(Records excerpted from a collection)
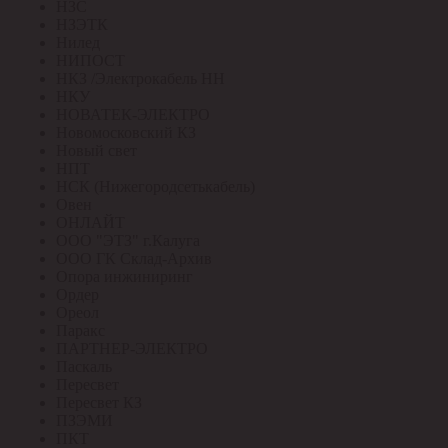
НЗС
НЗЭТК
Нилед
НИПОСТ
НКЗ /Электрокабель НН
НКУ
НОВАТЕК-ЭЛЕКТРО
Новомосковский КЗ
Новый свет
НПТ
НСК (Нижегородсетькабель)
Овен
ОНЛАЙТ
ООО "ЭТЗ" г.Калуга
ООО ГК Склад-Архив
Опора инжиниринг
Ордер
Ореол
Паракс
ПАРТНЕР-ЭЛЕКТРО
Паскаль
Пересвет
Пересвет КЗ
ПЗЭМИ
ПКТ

* * *

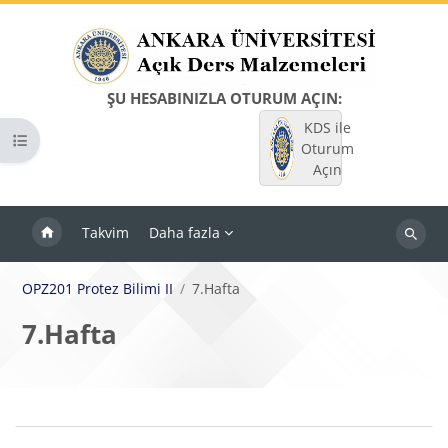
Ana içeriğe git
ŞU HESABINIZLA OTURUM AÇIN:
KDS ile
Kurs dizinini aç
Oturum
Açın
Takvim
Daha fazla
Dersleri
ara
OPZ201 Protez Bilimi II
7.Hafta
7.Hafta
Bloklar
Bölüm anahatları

> [ABOUT THIS TASK]: Taking the entries above, restate exactly those lines that fall between the line with "ŞU HESABINIZLA OTURUM" and the line with "Bölüm anahatları", keeping both of those lines too.

> [RESPONSE FOR THIS EXERCISE]:
ŞU HESABINIZLA OTURUM AÇIN:
KDS ile
Kurs dizinini aç
Oturum
Açın
Takvim
Daha fazla
Dersleri
ara
OPZ201 Protez Bilimi II
7.Hafta
7.Hafta
Bloklar
Bölüm anahatları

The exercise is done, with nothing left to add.